Can I use it to gate artefact size in CI?
Not directly, since there's no API to call from a pipeline. Use the scriptable equivalent (fflate computing total entry size) for the gate, and the browser report when a human is reviewing a PR or release.
Does it work on .jar, .apk, or .docx?
Yes — those are ZIP containers, so they're detected as zip and get full entry stats (count, sizes, ratio, largest entry, encryption flag). The filename keeps its real extension; the format column reads zip.
Why does my .tar.gz artefact show 0 entries?
Per-entry numbers come from the ZIP central directory. A tar.gz is detected and named (format=gz) and its sizeBytes is reported, but it has no ZIP central directory, so entryCount, compressedSize, ratioPercent, and largestEntry are empty. List tarball contents with tar -tzvf instead.
Can I diff two releases' reports?
Yes — run the report for each release, download both CSVs, and diff them. A change in sizeBytes, entryCount, largestEntry, or a flipped encrypted flag shows up immediately. Keeping the previous report as a baseline makes regressions obvious.
Will my pre-release artefacts be uploaded?
No. The tool runs in your browser via WebAssembly; artefact bytes never leave your machine. That's safe for internal or unreleased builds — verify with DevTools → Network.
How do I find what's making an artefact big?
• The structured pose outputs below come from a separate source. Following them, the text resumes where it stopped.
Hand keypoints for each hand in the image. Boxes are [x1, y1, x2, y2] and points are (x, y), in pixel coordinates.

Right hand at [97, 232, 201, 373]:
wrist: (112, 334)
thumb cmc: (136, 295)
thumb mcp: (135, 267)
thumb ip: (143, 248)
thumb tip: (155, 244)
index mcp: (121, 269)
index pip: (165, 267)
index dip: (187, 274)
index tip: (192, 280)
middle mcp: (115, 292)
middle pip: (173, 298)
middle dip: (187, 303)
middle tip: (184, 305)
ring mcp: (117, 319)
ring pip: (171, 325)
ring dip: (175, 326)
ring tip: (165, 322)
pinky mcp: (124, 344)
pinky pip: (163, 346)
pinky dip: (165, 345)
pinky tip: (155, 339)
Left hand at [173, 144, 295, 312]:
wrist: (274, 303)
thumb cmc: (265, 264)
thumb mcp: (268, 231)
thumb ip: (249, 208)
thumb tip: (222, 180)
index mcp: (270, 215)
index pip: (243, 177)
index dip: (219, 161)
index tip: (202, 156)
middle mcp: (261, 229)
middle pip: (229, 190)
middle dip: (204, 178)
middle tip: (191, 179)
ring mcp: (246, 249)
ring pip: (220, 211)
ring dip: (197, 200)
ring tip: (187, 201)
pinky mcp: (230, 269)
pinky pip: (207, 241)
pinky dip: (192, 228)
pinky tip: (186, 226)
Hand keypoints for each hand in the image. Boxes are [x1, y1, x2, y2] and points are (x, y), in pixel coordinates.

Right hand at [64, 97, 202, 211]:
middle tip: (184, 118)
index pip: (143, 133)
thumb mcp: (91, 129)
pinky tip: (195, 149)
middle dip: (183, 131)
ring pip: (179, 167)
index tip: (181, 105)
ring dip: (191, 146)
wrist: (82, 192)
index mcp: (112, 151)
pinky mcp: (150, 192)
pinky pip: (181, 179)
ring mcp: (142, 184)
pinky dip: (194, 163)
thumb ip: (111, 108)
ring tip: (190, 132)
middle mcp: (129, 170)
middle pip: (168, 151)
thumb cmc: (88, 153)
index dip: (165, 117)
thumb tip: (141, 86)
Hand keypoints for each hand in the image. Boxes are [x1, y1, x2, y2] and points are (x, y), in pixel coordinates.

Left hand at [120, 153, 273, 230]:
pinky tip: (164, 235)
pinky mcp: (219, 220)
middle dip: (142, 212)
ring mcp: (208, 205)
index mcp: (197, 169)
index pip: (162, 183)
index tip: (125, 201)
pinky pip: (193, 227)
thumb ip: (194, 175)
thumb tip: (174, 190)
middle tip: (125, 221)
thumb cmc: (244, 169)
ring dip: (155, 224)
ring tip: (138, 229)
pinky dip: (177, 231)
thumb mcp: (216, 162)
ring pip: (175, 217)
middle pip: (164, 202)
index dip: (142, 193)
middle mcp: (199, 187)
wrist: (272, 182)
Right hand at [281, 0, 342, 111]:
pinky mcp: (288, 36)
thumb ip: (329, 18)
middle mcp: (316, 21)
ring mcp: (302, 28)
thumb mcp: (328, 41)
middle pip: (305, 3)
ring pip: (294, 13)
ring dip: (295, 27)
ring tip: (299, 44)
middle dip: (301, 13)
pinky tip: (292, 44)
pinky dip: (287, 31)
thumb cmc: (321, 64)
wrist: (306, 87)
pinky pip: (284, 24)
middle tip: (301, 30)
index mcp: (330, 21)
Check the largestEntry and largestEntrySize columns for the single biggest file, then use /archive-tools/file-type-breakdown for a by-extension view and /archive-tools/compression-ratio-calculator for per-entry ratios inside that one archive.
Does it need a plan?
Yes — Pro or higher. On Free you'll see an upgrade prompt. Pro covers 20 artefacts per batch at 500 MB each; Pro-media and Developer go to 2 GB per file and 100 / unlimited files.
Is the output stable enough to commit as a baseline?
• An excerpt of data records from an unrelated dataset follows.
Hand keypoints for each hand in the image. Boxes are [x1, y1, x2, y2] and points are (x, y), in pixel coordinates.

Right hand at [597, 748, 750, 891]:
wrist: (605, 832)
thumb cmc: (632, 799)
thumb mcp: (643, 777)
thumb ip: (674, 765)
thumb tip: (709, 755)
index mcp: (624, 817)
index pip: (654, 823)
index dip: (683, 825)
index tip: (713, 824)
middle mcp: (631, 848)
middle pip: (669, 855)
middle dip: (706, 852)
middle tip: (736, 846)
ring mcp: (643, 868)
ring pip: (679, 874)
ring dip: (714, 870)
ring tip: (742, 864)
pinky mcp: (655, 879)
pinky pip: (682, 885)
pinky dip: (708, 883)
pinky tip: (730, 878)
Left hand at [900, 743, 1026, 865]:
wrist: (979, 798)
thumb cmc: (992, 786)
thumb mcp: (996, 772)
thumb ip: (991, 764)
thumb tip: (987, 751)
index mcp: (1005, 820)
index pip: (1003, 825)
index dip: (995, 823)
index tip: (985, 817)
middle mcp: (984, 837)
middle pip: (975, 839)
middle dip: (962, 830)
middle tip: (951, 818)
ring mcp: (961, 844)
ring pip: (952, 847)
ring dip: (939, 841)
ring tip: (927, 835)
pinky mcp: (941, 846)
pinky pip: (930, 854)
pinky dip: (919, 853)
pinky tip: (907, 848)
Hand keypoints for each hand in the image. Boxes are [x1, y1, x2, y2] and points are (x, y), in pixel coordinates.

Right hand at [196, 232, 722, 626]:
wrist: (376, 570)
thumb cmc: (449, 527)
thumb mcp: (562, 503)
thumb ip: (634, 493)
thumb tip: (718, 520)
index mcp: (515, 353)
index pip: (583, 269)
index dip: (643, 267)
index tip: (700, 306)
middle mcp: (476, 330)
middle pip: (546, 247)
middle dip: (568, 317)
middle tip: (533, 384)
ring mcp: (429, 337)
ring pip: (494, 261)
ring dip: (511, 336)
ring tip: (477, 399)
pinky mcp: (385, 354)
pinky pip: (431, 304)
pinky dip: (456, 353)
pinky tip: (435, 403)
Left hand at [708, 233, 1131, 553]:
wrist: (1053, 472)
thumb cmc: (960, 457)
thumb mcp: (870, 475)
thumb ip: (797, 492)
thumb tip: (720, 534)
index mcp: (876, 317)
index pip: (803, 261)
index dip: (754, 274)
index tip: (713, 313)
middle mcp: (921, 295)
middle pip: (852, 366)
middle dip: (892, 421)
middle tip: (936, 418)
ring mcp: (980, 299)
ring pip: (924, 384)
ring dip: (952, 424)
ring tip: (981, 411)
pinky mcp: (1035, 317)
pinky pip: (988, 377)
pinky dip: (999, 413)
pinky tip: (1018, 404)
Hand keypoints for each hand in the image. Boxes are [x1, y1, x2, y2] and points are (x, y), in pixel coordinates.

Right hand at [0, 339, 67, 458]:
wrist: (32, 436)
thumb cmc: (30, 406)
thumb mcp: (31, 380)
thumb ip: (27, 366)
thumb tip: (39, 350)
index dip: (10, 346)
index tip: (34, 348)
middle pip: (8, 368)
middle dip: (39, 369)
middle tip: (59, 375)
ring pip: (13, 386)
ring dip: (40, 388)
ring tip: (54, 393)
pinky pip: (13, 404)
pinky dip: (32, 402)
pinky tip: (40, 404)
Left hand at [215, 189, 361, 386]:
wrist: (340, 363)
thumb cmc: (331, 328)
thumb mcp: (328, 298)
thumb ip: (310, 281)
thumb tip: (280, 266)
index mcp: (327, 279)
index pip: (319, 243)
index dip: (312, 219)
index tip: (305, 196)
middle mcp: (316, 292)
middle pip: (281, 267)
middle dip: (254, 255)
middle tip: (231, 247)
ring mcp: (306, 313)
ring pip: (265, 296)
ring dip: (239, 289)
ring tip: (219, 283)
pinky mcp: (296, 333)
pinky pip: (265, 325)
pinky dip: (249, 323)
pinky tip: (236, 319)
Yes — the report has no options and fixed behaviour, so the same archive produces the same row. You can commit a known-good report.csv and diff future builds against it. (The tool reports archives; it doesn't modify them.)
Can it catch a sourcemap or binary that snuck into a release?
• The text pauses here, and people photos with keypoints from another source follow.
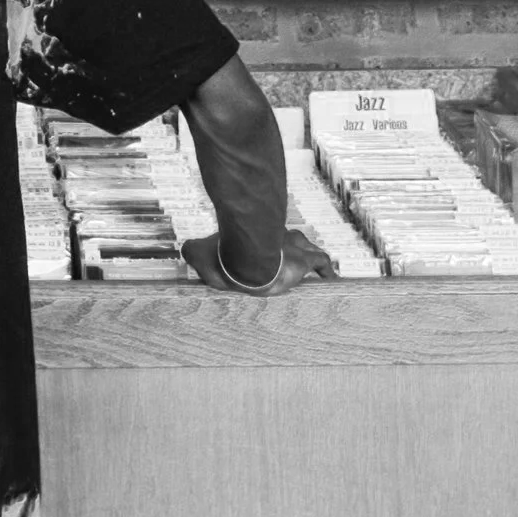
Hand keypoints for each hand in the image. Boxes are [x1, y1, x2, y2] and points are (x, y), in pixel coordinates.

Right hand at [182, 229, 334, 294]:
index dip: (265, 244)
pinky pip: (321, 263)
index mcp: (253, 237)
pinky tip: (332, 280)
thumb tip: (185, 252)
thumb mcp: (198, 253)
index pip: (263, 236)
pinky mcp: (302, 261)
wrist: (243, 258)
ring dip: (307, 255)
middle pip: (288, 238)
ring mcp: (290, 247)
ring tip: (311, 268)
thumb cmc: (222, 256)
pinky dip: (326, 271)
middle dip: (289, 247)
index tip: (264, 254)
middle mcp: (274, 237)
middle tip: (288, 261)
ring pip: (305, 246)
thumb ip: (193, 252)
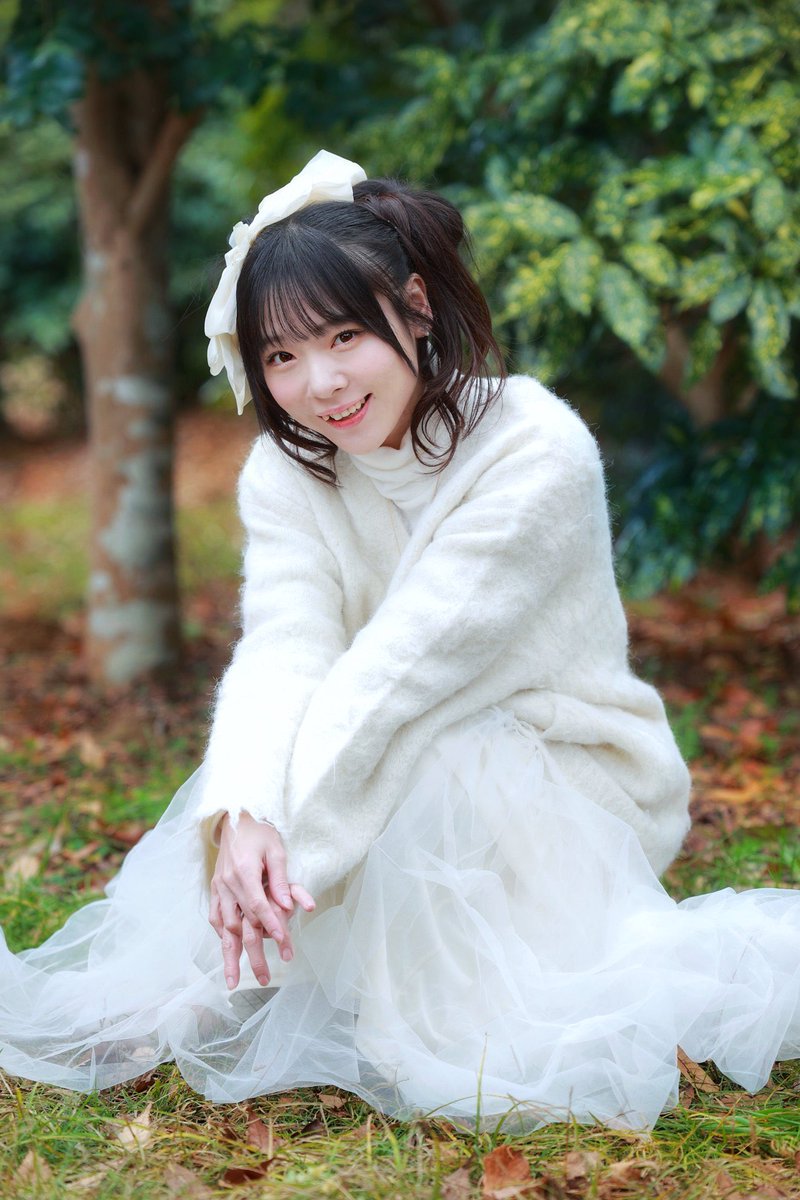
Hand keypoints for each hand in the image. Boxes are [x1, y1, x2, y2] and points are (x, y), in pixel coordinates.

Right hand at [208, 812, 314, 989]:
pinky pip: (216, 917)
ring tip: (233, 980)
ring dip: (229, 954)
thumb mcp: (276, 849)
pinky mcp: (214, 887)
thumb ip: (280, 879)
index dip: (272, 928)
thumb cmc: (260, 831)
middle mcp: (228, 883)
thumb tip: (290, 907)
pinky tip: (227, 949)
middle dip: (251, 955)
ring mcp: (218, 886)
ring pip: (223, 927)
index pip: (259, 907)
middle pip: (240, 926)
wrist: (235, 816)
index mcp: (244, 872)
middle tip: (263, 979)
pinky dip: (221, 935)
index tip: (284, 946)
Often, yes — a sudden drop in ratioPercent (uncompressible binary) or a largestEntry pointing at a .map or vendored binary is the tell. The report surfaces the symptom; you decide whether the file belongs.
What about encrypted artefacts — can it read them?
It reads the central directory and flags encrypted=true without the password, and reports sizes/counts. It never decrypts. To distinguish ZipCrypto from AES, follow up with /archive-tools/encrypted-archive-detector.
Can I make artefacts reproducible with this?
The report describes archives; it doesn't normalise them. For bit-identical artefacts across machines, normalise entry timestamps with /archive-tools/timestamp-normalizer (e.g. to 1980-01-01) and pair with a SHA manifest from /archive-tools/checksum-generator, then run the report to confirm.
How big a batch can I review at once?
20 files on Pro, 100 on Pro-media, unlimited count on Developer — each within the per-file cap (500 MB / 2 GB). The total is bounded by browser memory, so very large batches of large files may be better split.
Privacy first
Every JAD Archive tool runs entirely in your browser using fflate, @zip.js/zip.js, and the libarchive WASM bridge. Your archives never leave your device — verified by zero outbound network requests during processing.